I understand the following:
$$\int g’(x)\,dx = \int dg$$
This makes sense to me.
$$\int g’(x)\,dx = g(x)+c$$ $$\int dg = g(x) + c$$
That being the case, $\displaystyle \int g'(x)\,dx = \int dg$.
As far as I know, this is also true:
$$\int f(x)g’(x)\,dx = \int f(x)\,dg$$
What I don't completely understand is why you can put $f(x)$ in each of these integrals and they continue to be equal. I mean, I understand that if $\int g’(x)\,dx = \int dg$, then I should be able to swap $g’(x)\,dx$ for $dg$ (or vice versa), but I'm trying to visualize how $f(x)$ doesn't somehow throw this off.

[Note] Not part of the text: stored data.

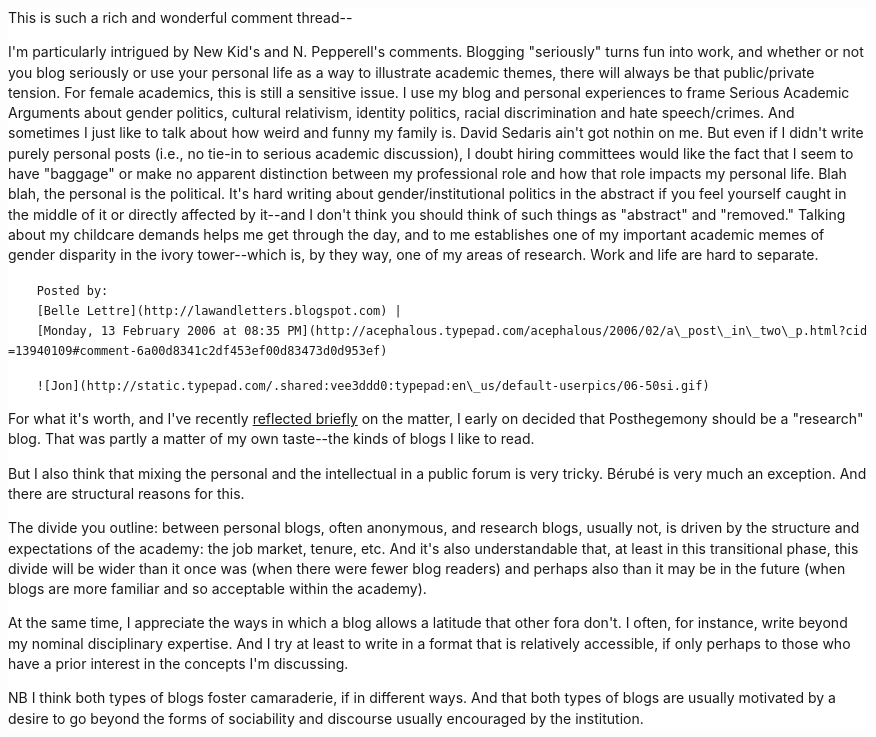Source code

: 		

This is such a rich and wonderful comment thread--

I'm particularly intrigued by New Kid's and N. Pepperell's comments.  Blogging "seriously" turns fun into work, and whether or not you blog seriously or use your personal life as a way to illustrate academic themes, there will always be that public/private tension. For female academics, this is still a sensitive issue. I use my blog and personal experiences to frame Serious Academic Arguments about gender politics, cultural relativism, identity politics, racial discrimination and hate speech/crimes. And sometimes I just like to talk about how weird and funny my family is.  David Sedaris ain't got nothin on me. But even if I didn't write purely personal posts (i.e., no tie-in to serious academic discussion), I doubt hiring committees would like the fact that I seem to have "baggage" or make no apparent distinction between my professional role and how that role impacts my personal life.  Blah blah, the personal is the political. It's hard writing about gender/institutional politics in the abstract if you feel yourself caught in the middle of it or directly affected by it--and I don't think you should think of such things as "abstract" and "removed."  Talking about my childcare demands helps me get through the day, and to me establishes one of my important academic memes of gender disparity in the ivory tower--which is, by they way, one of my areas of research.  Work and life are hard to separate.  

	

		Posted by:
		[Belle Lettre](http://lawandletters.blogspot.com) |
		[Monday, 13 February 2006 at 08:35 PM](http://acephalous.typepad.com/acephalous/2006/02/a\_post\_in\_two\_p.html?cid=13940109#comment-6a00d8341c2df453ef00d83473d0d953ef)

[]()

	

		![Jon](http://static.typepad.com/.shared:vee3ddd0:typepad:en\_us/default-userpics/06-50si.gif)
	

	

		

For what it's worth, and I've recently [reflected briefly](http://posthegemony.blogspot.com/2006/02/blogging.html) on the matter, I early on decided that Posthegemony should be a "research" blog.  That was partly a matter of my own taste--the kinds of blogs I like to read.  

But I also think that mixing the personal and the intellectual in a public forum is very tricky.  Bérubé is very much an exception.  And there are structural reasons for this.

The divide you outline: between personal blogs, often anonymous, and research blogs, usually not, is driven by the structure and expectations of the academy: the job market, tenure, etc.  And it's also understandable that, at least in this transitional phase, this divide will be wider than it once was (when there were fewer blog readers) and perhaps also than it may be in the future (when blogs are more familiar and so acceptable within the academy).

At the same time, I appreciate the ways in which a blog allows a latitude that other fora don't.  I often, for instance, write beyond my nominal disciplinary expertise.  And I try at least to write in a format that is relatively accessible, if only perhaps to those who have a prior interest in the concepts I'm discussing.

NB I think both types of blogs foster camaraderie, if in different ways.  And that both types of blogs are usually motivated by a desire to go beyond the forms of sociability and discourse usually encouraged by the institution.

Just reading it, I am looking for the integral of $f(x)$ multiplied by $g’(x)$ with respect to $x$ and the integral of $f(x)$ with respect to $g$.
Can someone explain the logic of this to me and/or point me to an applicable proof? I've Googled around to see if I can find a good explanation, but I must not be describing my question in the search query well enough (hopefully I am doing an OK job describing it here).
What you should read is that, by definition, $dg=g'(x)\,dx$. This relation holds independently of integration.
For example, you can use it in the chain rule,
$$\frac{dg}{dt}=g'(x)\frac{dx}{dt}.$$
[If you want to be picky, $\dfrac{dg(x(t))}{dt}=g'(x(t))\dfrac{dx(t)}{dt}$.]